Radical cleric al-Sadr returns to Iraq as hero
Radical Shiite cleric Moqtada al-Sadr returned yesterday to Iraq for a hero’s welcome in his stronghold of Najaf after nearly four years outside the country, an AFP correspondent said. “Moqtada al-Sadr has returned to his home in Najaf. He arrived...
Radical Shiite cleric Moqtada al-Sadr returned yesterday to Iraq for a hero’s welcome in his stronghold of Najaf after nearly four years outside the country, an AFP correspondent said.
“Moqtada al-Sadr has returned to his home in Najaf.
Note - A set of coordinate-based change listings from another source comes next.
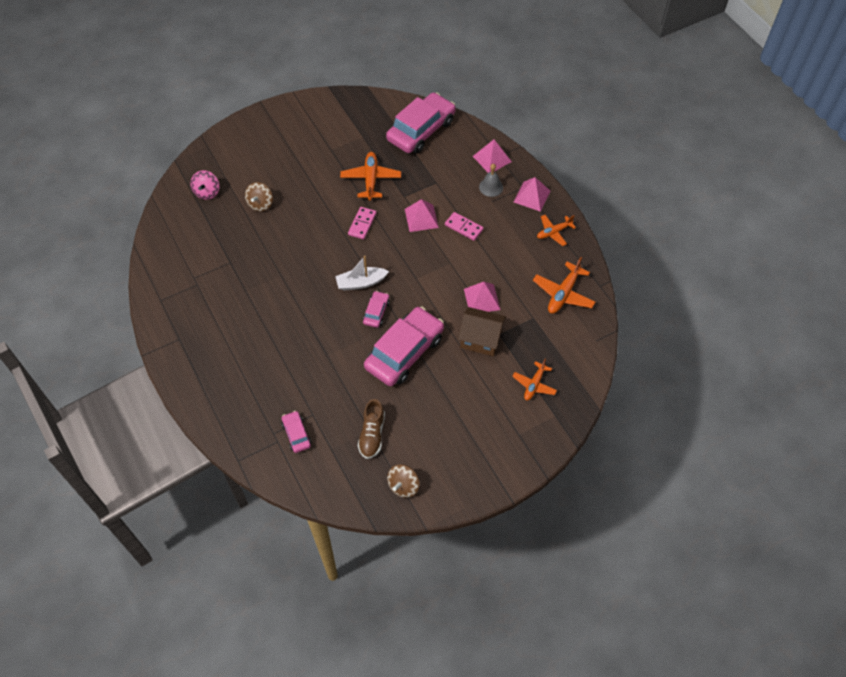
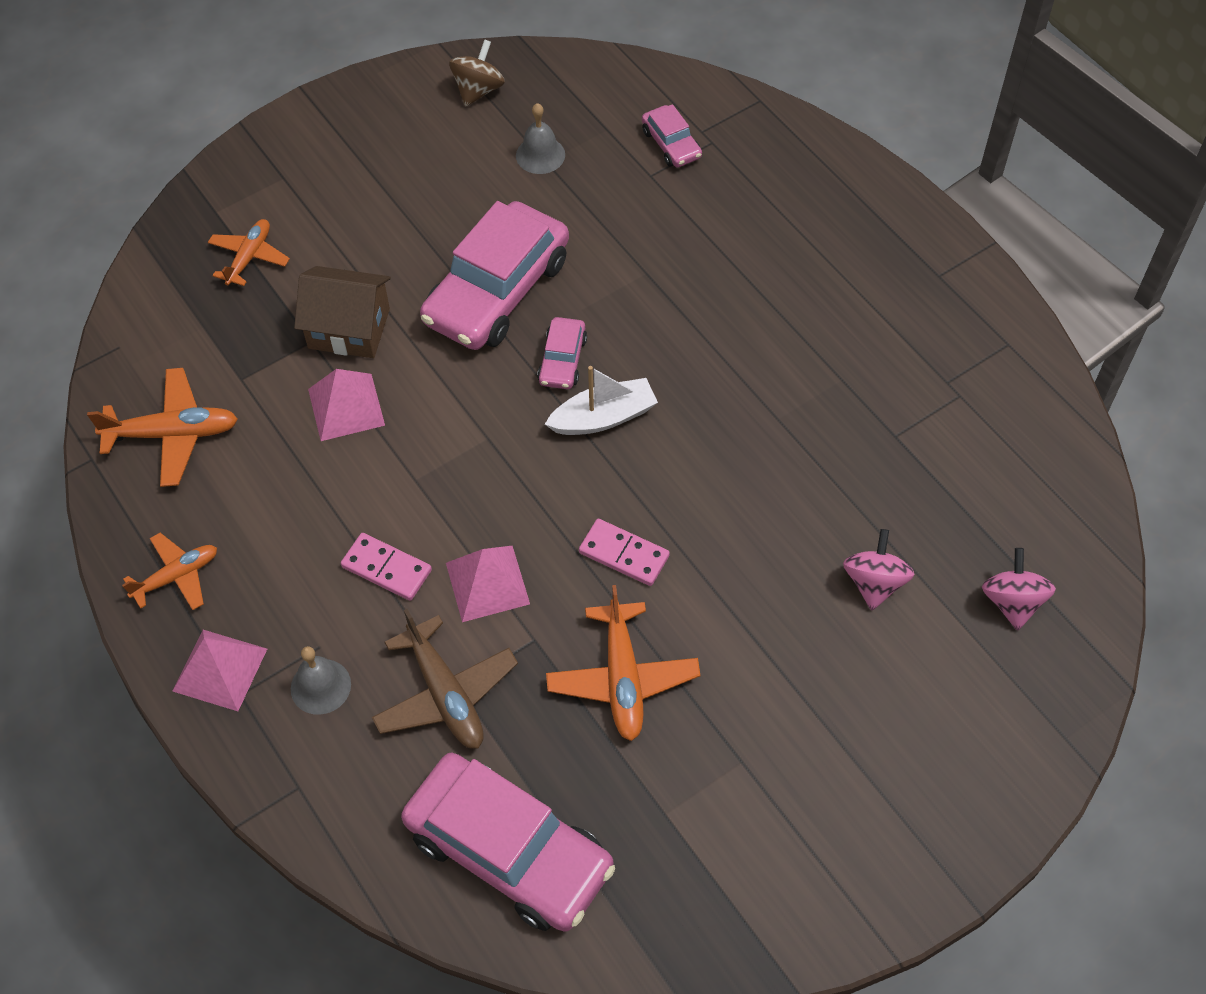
camera: 175 degrees right, 0 degrees up
(260, 204) = (874, 583): brown spinning top -> pink spinning top
(362, 224) = (624, 554): pink domino -> pink domino turned 75 degrees counterclockwise
(372, 434) = (540, 155): brown shoe -> grey bell
(421, 130) = (508, 851): pink car -> pink car turned 90 degrees counterclockwise
(441, 180) = (445, 694): none -> brown plane
(492, 159) = (316, 774): pink pyramid -> none
(563, 294) = (172, 434): orange plane -> orange plane turned 60 degrees clockwise

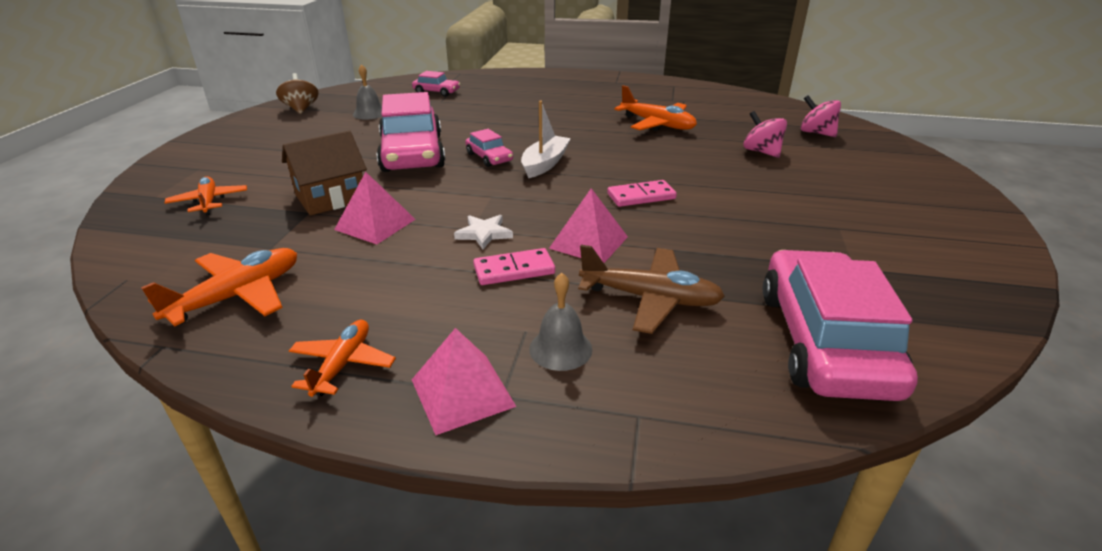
camera: 45 degrees left, 25 degrees down
(417, 496) = (484, 234): none -> white star
(508, 851) = (825, 341): pink car -> pink car turned 75 degrees counterclockwise
(622, 678) = (728, 234): orange plane -> orange plane (657, 124)

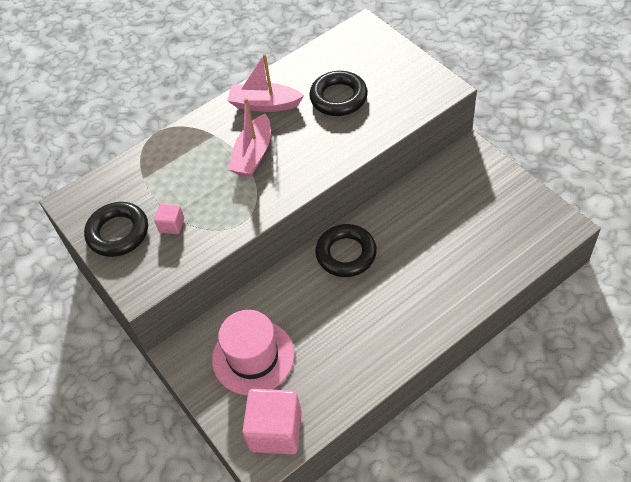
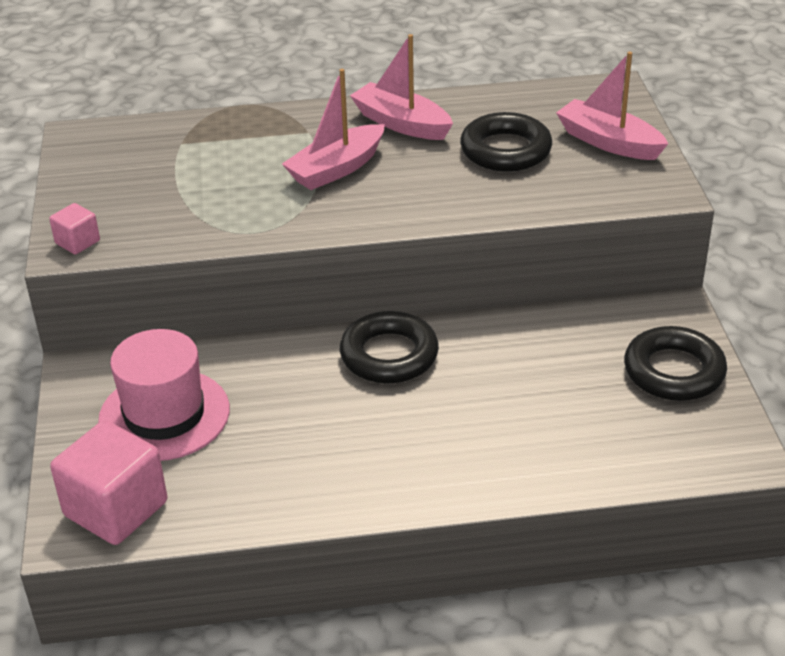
camera: 25 degrees right, 15 degrees down
(118, 233) = (99, 185): black ring -> black ring (674, 371)
(172, 225) = (168, 201): pink cube -> pink cube (77, 242)
(390, 67) = (609, 142): none -> pink boat

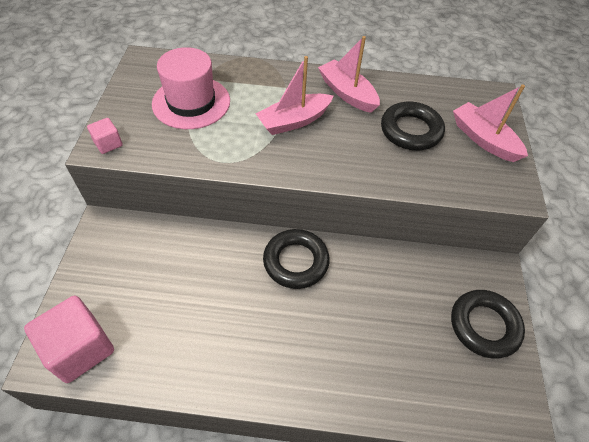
camera: 10 degrees right, 15 degrees up
(164, 415) = (139, 275): pink hat -> pink hat (191, 102)

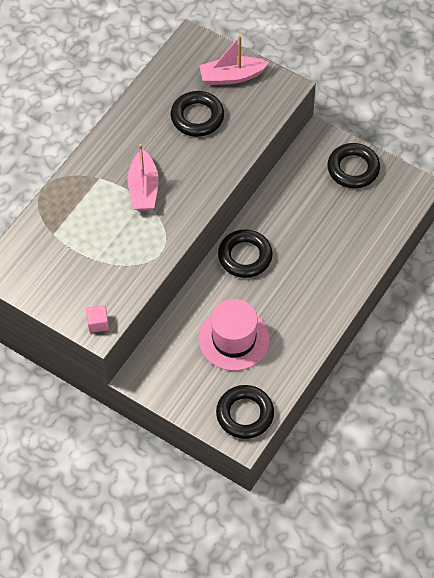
camera: 60 degrees left, 5 degrees up
(80, 349) = (245, 414): pink cube -> black ring
(191, 102) = (80, 252): pink hat -> pink hat (234, 339)
(347, 93) = (132, 138): pink boat -> none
He arrived about 3 p.m. with several leaders from the Sadr movement,” a source in his movement said, adding cleric Sadr was not visiting but had returned to stay.
Hundreds of supporters took to the streets of Al-Hanana neighbourhood in Najaf, the central Iraq shrine city where cleric Sadr’s home is located, to celebrate the cleric’s return watched on by security forces.
Mr Sadr, who wore the black turban of a “sayyid,” or descendent of the Prophet Mohammed, visited the shrine of Imam Ali about 5 p.m., with a group of grey-clad bodyguards in tow.
He is to meet Grand Ayatollah Ali al-Sistani, Iraq’s top Shiite cleric, later in the day, according to his movement.
Cleric Sadr, whose forces led a fierce insurgency against US forces in the years after the 2003 American-led invasion to overthrow Saddam Hussein, had left Iraq at the end of 2006.
The son of revered Grand Ayatollah Mohammed Sadiq al-Sadr, Sadr had reportedly been pursuing religious studies in the Iranian holy city of Qom.
The cleric, who is said to be in his 30s, gained wide popularity among Shiites in Iraq in the months after the US-led invasion of 2003 and in 2004 his Mahdi Army militia battled US troops in two bloody conflicts.
Known for the black “sayyid” and beard to match, the young cleric was identified by the Pentagon in 2006 as the biggest threat to stability in Iraq.
His militia became the most active and feared armed Shiite group, blamed by Washington for death-squad killings of thousands of Sunnis.
But in August 2008, he suspended the activities of his Mahdi Army, which once numbered in the tens of thousands, following major US and Iraqi assaults on its strongholds in Baghdad and southern Iraq in the spring of that year.
Following the ceasefire, US military commanders praised him, saying his action has been instrumental in helping bring about a significant decrease in the levels of violence across Iraq.
Despite only rare appearances in public, the cleric is idolised by millions of Shiites, especially in the shrine city of Najaf in central Iraq where he has his headquarters and the impoverished Baghdad neighbourhood of Sadr City.